An individual plant's ability to compete below ground is likely to be determined not only by traits internal to that individual, but will also include traits related to how a plant uses, and is used by, other species. For example, grazing by ungulates can stimulate root growth (Frank et al. 2002
), and root characteristics vary widely as a function of root order (Pregitzer et al. 2002
). As a result, grazing may alter below-ground competitive ability through changes in root architecture and other related root properties. As different plant species respond differently to grazing (Diaz et al. 2001
), grazing could cause increased interspecific variation in below-ground competitive ability of the species within a community. Such indirect effects on below-ground competition may also involve plant–fungal interactions. Interspecific variation in mycorrhizal associations, along with the potential for resource sharing of interconnected individuals, can alter diversity (Hartnett & Wilson 1999
), potentially through altered competitive hierarchies.

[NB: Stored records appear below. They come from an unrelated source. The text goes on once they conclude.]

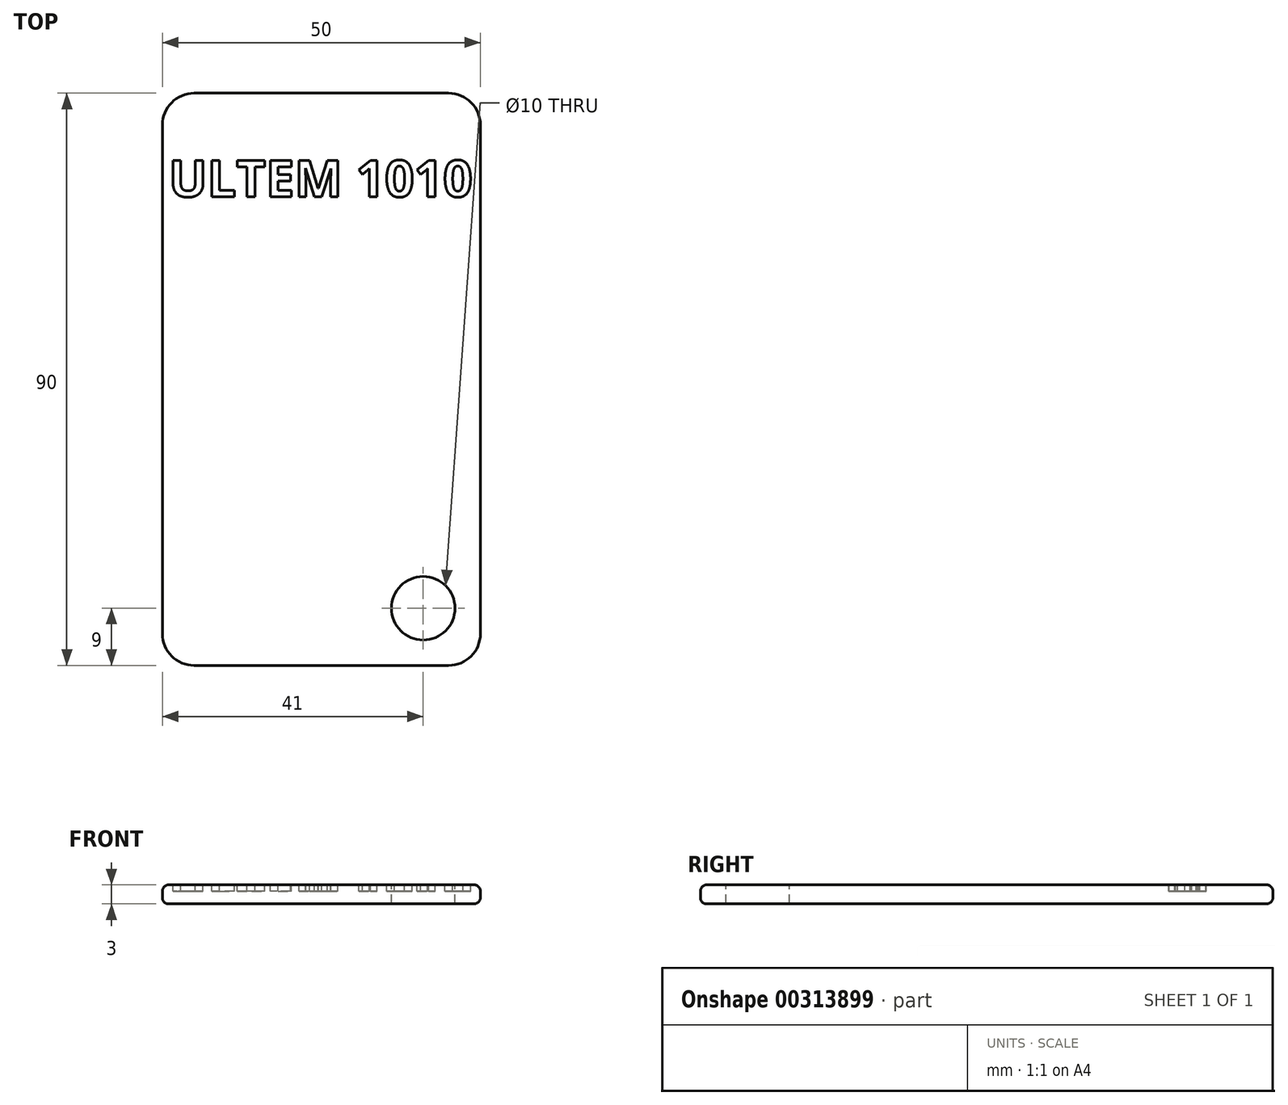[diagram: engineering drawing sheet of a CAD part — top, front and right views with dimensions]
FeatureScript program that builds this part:
annotation { "Feature Type Name" : "Feature", "Feature Type Description" : "" }
export const myFeature = defineFeature(function(context is Context, id is Id, definition is map)
    precondition{}
    {
        {
            var Q0;
            Q0=qCreatedBy(makeId("Top.planeOp"),FACE);
            var sketch = newSketch(context, id + "F0", { "sketchPlane" : qUnion([Q0])});
            skLineSegment(sketch, "E0.bottom", {"start": v(-45, 25) * mm, "end": v(45, 25) * mm});
            skLineSegment(sketch, "E0.top", {"start": v(-45, -25) * mm, "end": v(45, -25) * mm});
            skLineSegment(sketch, "E0.left", {"start": v(-45, 25) * mm, "end": v(-45, -25) * mm});
            skLineSegment(sketch, "E0.right", {"start": v(45, 25) * mm, "end": v(45, -25) * mm});
            skLineSegment(sketch, "E1", {"start": v(-45, 25) * mm, "end": v(45, -25) * mm, "construction": true});
            skSolve(sketch);
        }
        {
            var Q0;
            Q0=makeQuery(id+"F0.imprint","IMPRINT",FACE,{"disambiguationData":[TD([[makeQuery(id+"F0.imprint","IMPRINT",EDGE,{"derivedFrom":sQuery(id+"F0.wireOp",EDGE,"E0.bottom")}),-1.0]])]});
            extrude(context, id + "F1", {"entities" : qUnion([Q0]), "depth" : 3 * mm});
        }
        {
            var Q0;
            Q0=makeQuery(id+"F1.opExtrude","CAP_FACE",FACE,{"disambiguationData":[OSD([sQuery(id+"F0.wireOp",EDGE,"E0.bottom"),sQuery(id+"F0.wireOp",EDGE,"E0.top"),sQuery(id+"F0.wireOp",EDGE,"E0.left"),sQuery(id+"F0.wireOp",EDGE,"E0.right")])],"isStart":false});
            var Q1;
            Q1=makeQuery(id+"F1.opExtrude","CAP_FACE",FACE,{"disambiguationData":[OSD([sQuery(id+"F0.wireOp",EDGE,"E0.bottom"),sQuery(id+"F0.wireOp",EDGE,"E0.top"),sQuery(id+"F0.wireOp",EDGE,"E0.left"),sQuery(id+"F0.wireOp",EDGE,"E0.right")])],"isStart":true});
            fillet(context, id + "F2", {"entities" : qUnion([Q0, Q1]), "radius" : 1 * mm, "tangentPropagation" : true, "allowEdgeOverflow" : false});
        }
        {
            var Q0;
            Q0=makeQuery(id+"F1.opExtrude","SWEPT_EDGE",EDGE,{"disambiguationData":[OSD([sQuery(id+"F0.wireOp",EDGE,"E0.top"),sQuery(id+"F0.wireOp",EDGE,"E0.right")])]});
            var Q1;
            Q1=makeQuery(id+"F1.opExtrude","SWEPT_EDGE",EDGE,{"disambiguationData":[OSD([sQuery(id+"F0.wireOp",EDGE,"E0.bottom"),sQuery(id+"F0.wireOp",EDGE,"E0.right")])]});
            var Q2;
            Q2=makeQuery(id+"F1.opExtrude","SWEPT_EDGE",EDGE,{"disambiguationData":[OSD([sQuery(id+"F0.wireOp",EDGE,"E0.bottom"),sQuery(id+"F0.wireOp",EDGE,"E0.left")])]});
            var Q3;
            Q3=makeQuery(id+"F1.opExtrude","SWEPT_EDGE",EDGE,{"disambiguationData":[OSD([sQuery(id+"F0.wireOp",EDGE,"E0.top"),sQuery(id+"F0.wireOp",EDGE,"E0.left")])]});
            fillet(context, id + "F3", {"entities" : qUnion([Q0, Q1, Q2, Q3]), "radius" : 5 * mm, "tangentPropagation" : true, "allowEdgeOverflow" : false});
        }
        {
            var Q0;
            Q0=qCreatedBy(makeId("Right.planeOp"),FACE);
            var sketch = newSketch(context, id + "F4", { "sketchPlane" : qUnion([Q0])});
            skLineSegment(sketch, "E2", {"start": v(0, 0) * mm, "end": v(0, 32.9) * mm});
            skSolve(sketch);
        }
        {
            var Q0;
            Q0=makeQuery(id+"F1.opExtrude","SWEPT_BODY",BODY,{"disambiguationData":[OSD([sQuery(id+"F0.wireOp",EDGE,"E0.bottom"),sQuery(id+"F0.wireOp",EDGE,"E0.top"),sQuery(id+"F0.wireOp",EDGE,"E0.left"),sQuery(id+"F0.wireOp",EDGE,"E0.right")])]});
            var Q1;
            Q1=sQuery(id+"F4.wireOp",EDGE,"E2");
            transform(context, id + "F5", {"entities" : qUnion([Q0]), "transformType" : TransformType.ROTATION, "transformAxis" : qUnion([Q1]), "angle" : 90 * degree, "makeCopy" : false});
        }
        {
            var Q0;
            Q0=makeQuery(id+"F1.opExtrude","CAP_FACE",FACE,{"disambiguationData":[OSD([sQuery(id+"F0.wireOp",EDGE,"E0.bottom"),sQuery(id+"F0.wireOp",EDGE,"E0.top"),sQuery(id+"F0.wireOp",EDGE,"E0.left"),sQuery(id+"F0.wireOp",EDGE,"E0.right")])],"isStart":false});
            var sketch = newSketch(context, id + "F6", { "sketchPlane" : qUnion([Q0])});
            skText(sketch, "E3", { "text": "ULTEM 1010", "fontName": "OpenSans-Bold.ttf"});
            const initialGuessF6  = {"E3": [-0.024, 0.0287, 1, 0, 0.00578]};
            skSetInitialGuess(sketch, initialGuessF6);
            skSolve(sketch);
        }
        {
            var Q0;
            Q0=qSketchRegion(id+"F6",true);
            extrude(context, id + "F7", {"entities" : qUnion([Q0]), "operationType" : NewBodyOperationType.REMOVE, "oppositeDirection" : true, "depth" : 1 * mm});
        }
        {
            var Q0;
            {var subQ0=sQuery(id+"F0.wireOp",EDGE,"E0.left");var subQ2=sQuery(id+"F0.wireOp",EDGE,"E0.bottom");var subQ4=sQuery(id+"F0.wireOp",EDGE,"E0.right");var subQ6=sQuery(id+"F0.wireOp",EDGE,"E0.top");Q0=makeQuery(id+"F7.boolean.opBoolean","SPLIT",FACE,{"disambiguationData":[TD([makeQuery(id+"F7.opExtrude","SWEPT_FACE",FACE,{"disambiguationData":[OSD([sQuery(id+"F6.wireOp",EDGE,"E3.sketch_text.stroke-0")])]})])],"derivedFrom":makeQuery(id+"F1.opExtrude","CAP_FACE",FACE,{"disambiguationData":[OSD([subQ2,subQ6,subQ0,subQ4])],"isStart":false})});}
            var sketch = newSketch(context, id + "F8", { "sketchPlane" : qUnion([Q0])});
            skCircle(sketch, "E4", {"center": v(16, -36) * mm, "radius": 5 * mm});
            skSolve(sketch);
        }
        {
            var Q0;
            Q0=qSketchRegion(id+"F8",true);
            extrude(context, id + "F9", {"entities" : qUnion([Q0]), "operationType" : NewBodyOperationType.REMOVE, "oppositeDirection" : true, "depth" : 3 * mm});
        }
    });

Additionally, recent work indicates that mycorrhizas can enhance the competitive ability of an invasive species (Marler et al. 1999
). There are numerous other ecological processes that are likely to influence a plant's ability to compete for soil resources. Although a better understanding of plant competition is dependent upon a more active exploration of the functional ecology of roots, it is equally important that this work be brought to the field to allow for the determination of the potential strengths of these indirect effects on competition below-ground.